Exercise: Though the entries hold pictures, only their text should be duplicated, exactly and in full.

Material to process:
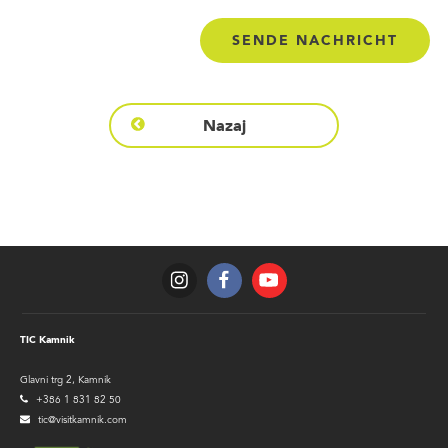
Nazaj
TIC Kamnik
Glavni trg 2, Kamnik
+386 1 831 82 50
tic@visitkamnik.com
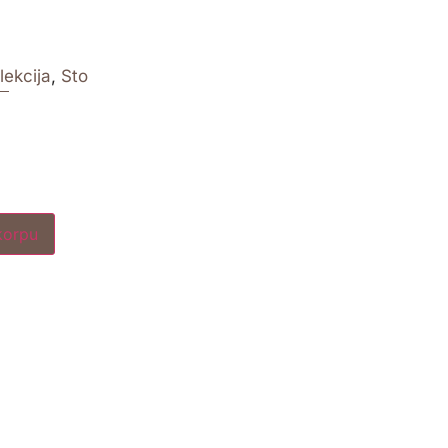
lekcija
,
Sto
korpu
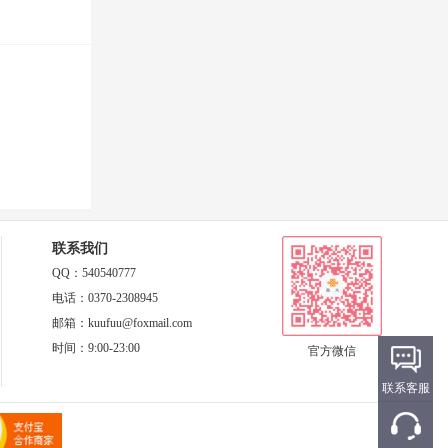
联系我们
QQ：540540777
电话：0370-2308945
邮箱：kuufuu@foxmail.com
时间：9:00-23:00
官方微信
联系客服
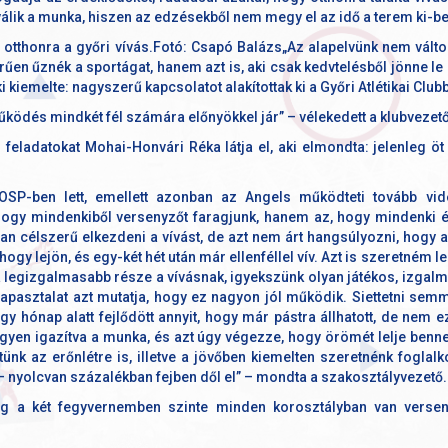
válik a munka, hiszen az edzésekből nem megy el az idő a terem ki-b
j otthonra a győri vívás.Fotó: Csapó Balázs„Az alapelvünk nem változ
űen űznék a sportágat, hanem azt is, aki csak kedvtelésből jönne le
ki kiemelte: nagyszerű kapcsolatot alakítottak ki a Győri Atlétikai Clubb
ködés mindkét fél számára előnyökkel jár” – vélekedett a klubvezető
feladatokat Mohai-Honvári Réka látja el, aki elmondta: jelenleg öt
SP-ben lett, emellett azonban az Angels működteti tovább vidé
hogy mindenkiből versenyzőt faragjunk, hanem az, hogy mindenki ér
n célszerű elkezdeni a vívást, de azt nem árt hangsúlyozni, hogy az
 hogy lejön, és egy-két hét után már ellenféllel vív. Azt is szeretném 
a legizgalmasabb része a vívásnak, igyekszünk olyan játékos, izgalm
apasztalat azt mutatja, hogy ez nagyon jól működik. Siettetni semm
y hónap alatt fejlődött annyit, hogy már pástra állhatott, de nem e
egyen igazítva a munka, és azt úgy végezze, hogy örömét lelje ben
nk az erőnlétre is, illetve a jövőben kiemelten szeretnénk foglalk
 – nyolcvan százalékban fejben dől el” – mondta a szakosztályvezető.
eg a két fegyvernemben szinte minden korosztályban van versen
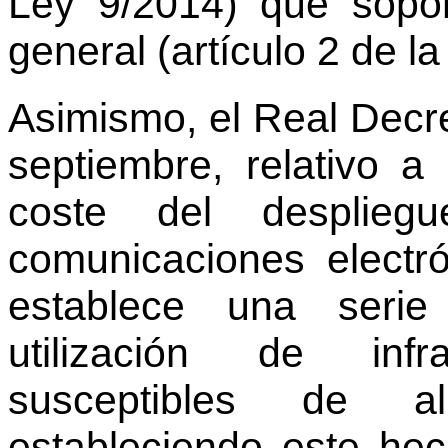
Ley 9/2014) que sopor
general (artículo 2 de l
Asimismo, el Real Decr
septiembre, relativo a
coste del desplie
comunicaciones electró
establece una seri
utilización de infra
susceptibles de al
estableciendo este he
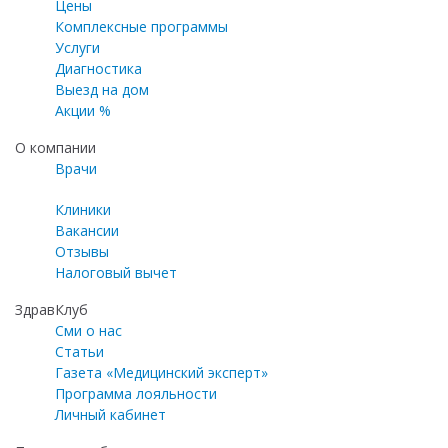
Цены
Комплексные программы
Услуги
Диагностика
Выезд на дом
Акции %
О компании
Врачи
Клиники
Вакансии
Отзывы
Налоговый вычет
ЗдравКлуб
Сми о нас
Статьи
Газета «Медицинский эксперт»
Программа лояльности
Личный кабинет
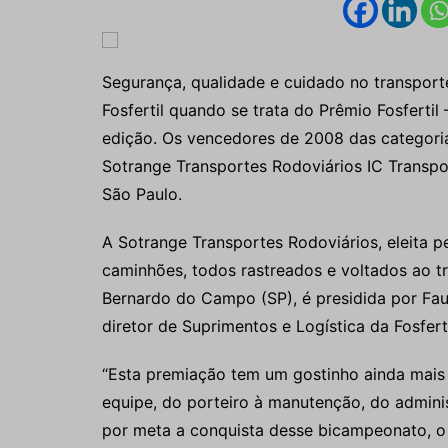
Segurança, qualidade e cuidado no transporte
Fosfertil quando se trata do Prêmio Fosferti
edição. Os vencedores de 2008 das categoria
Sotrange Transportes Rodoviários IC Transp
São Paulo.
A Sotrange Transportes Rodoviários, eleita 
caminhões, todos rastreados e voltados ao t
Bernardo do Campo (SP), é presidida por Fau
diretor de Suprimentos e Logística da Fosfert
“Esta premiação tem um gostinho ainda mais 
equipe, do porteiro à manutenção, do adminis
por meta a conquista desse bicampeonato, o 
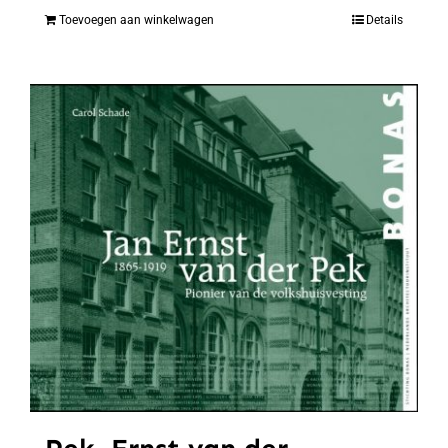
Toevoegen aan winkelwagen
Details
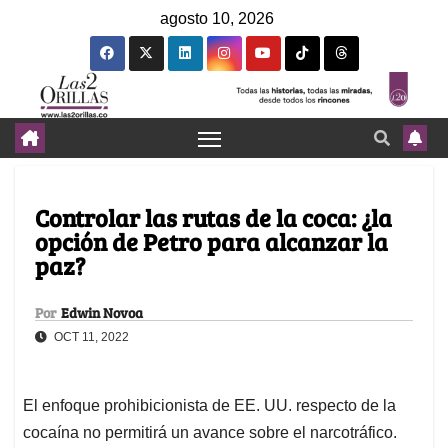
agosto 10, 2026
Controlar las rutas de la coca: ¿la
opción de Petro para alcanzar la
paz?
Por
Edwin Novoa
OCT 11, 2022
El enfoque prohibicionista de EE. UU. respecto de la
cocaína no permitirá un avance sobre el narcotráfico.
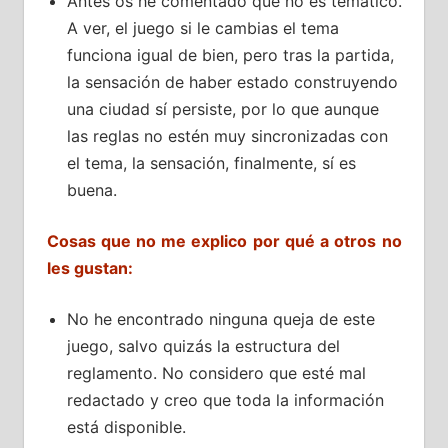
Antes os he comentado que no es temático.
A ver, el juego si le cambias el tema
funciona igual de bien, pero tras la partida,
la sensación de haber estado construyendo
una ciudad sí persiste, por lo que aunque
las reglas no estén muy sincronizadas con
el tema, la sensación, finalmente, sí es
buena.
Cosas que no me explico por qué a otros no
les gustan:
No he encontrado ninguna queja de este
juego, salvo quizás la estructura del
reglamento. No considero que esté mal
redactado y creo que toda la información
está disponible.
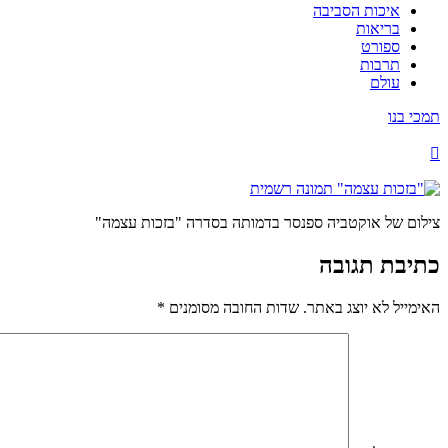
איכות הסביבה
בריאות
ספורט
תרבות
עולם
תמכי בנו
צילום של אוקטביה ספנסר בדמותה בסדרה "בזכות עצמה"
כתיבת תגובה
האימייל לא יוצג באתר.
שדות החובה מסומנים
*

Problem solution:
Nazaj
TIC Kamnik
Glavni trg 2, Kamnik
+386 1 831 82 50
tic@visitkamnik.com
lekcija
,
Sto
korpu
联系我们
QQ：540540777
电话：0370-2308945
邮箱：kuufuu@foxmail.com
时间：9:00-23:00
官方微信
联系客服
válik a munka, hiszen az edzésekből nem megy el az idő a terem ki-b
j otthonra a győri vívás.Fotó: Csapó Balázs„Az alapelvünk nem változ
űen űznék a sportágat, hanem azt is, aki csak kedvtelésből jönne le
ki kiemelte: nagyszerű kapcsolatot alakítottak ki a Győri Atlétikai Clubb
ködés mindkét fél számára előnyökkel jár” – vélekedett a klubvezető
feladatokat Mohai-Honvári Réka látja el, aki elmondta: jelenleg öt
SP-ben lett, emellett azonban az Angels működteti tovább vidé
hogy mindenkiből versenyzőt faragjunk, hanem az, hogy mindenki ér
n célszerű elkezdeni a vívást, de azt nem árt hangsúlyozni, hogy az
 hogy lejön, és egy-két hét után már ellenféllel vív. Azt is szeretném 
a legizgalmasabb része a vívásnak, igyekszünk olyan játékos, izgalm
apasztalat azt mutatja, hogy ez nagyon jól működik. Siettetni semm
y hónap alatt fejlődött annyit, hogy már pástra állhatott, de nem e
egyen igazítva a munka, és azt úgy végezze, hogy örömét lelje ben
nk az erőnlétre is, illetve a jövőben kiemelten szeretnénk foglalk
 – nyolcvan százalékban fejben dől el” – mondta a szakosztályvezető.
eg a két fegyvernemben szinte minden korosztályban van versen
Ley 9/2014) que sopor
general (artículo 2 de l
Asimismo, el Real Decr
septiembre, relativo a
coste del desplie
comunicaciones electró
establece una seri
utilización de infra
susceptibles de al
estableciendo este he
Цены
Комплексные программы
Услуги
Диагностика
Выезд на дом
Акции %
О компании
Врачи
Клиники
Вакансии
Отзывы
Налоговый вычет
ЗдравКлуб
Сми о нас
Статьи
Газета «Медицинский эксперт»
Программа лояльности
Личный кабинет
Segurança, qualidade e cuidado no transporte
Fosfertil quando se trata do Prêmio Fosferti
edição. Os vencedores de 2008 das categoria
Sotrange Transportes Rodoviários IC Transp
São Paulo.
A Sotrange Transportes Rodoviários, eleita 
caminhões, todos rastreados e voltados ao t
Bernardo do Campo (SP), é presidida por Fau
diretor de Suprimentos e Logística da Fosfert
“Esta premiação tem um gostinho ainda mais 
equipe, do porteiro à manutenção, do adminis
por meta a conquista desse bicampeonato, o 
Toevoegen aan winkelwagen
Details
agosto 10, 2026
Controlar las rutas de la coca: ¿la
opción de Petro para alcanzar la
paz?
Por
Edwin Novoa
OCT 11, 2022
El enfoque prohibicionista de EE. UU. respecto de la
cocaína no permitirá un avance sobre el narcotráfico.
Antes os he comentado que no es temático.
A ver, el juego si le cambias el tema
funciona igual de bien, pero tras la partida,
la sensación de haber estado construyendo
una ciudad sí persiste, por lo que aunque
las reglas no estén muy sincronizadas con
el tema, la sensación, finalmente, sí es
buena.
Cosas que no me explico por qué a otros no
les gustan:
No he encontrado ninguna queja de este
juego, salvo quizás la estructura del
reglamento. No considero que esté mal
redactado y creo que toda la información
está disponible.
איכות הסביבה
בריאות
ספורט
תרבות
עולם
תמכי בנו
צילום של אוקטביה ספנסר בדמותה בסדרה "בזכות עצמה"
כתיבת תגובה
האימייל לא יוצג באתר.
שדות החובה מסומנים
*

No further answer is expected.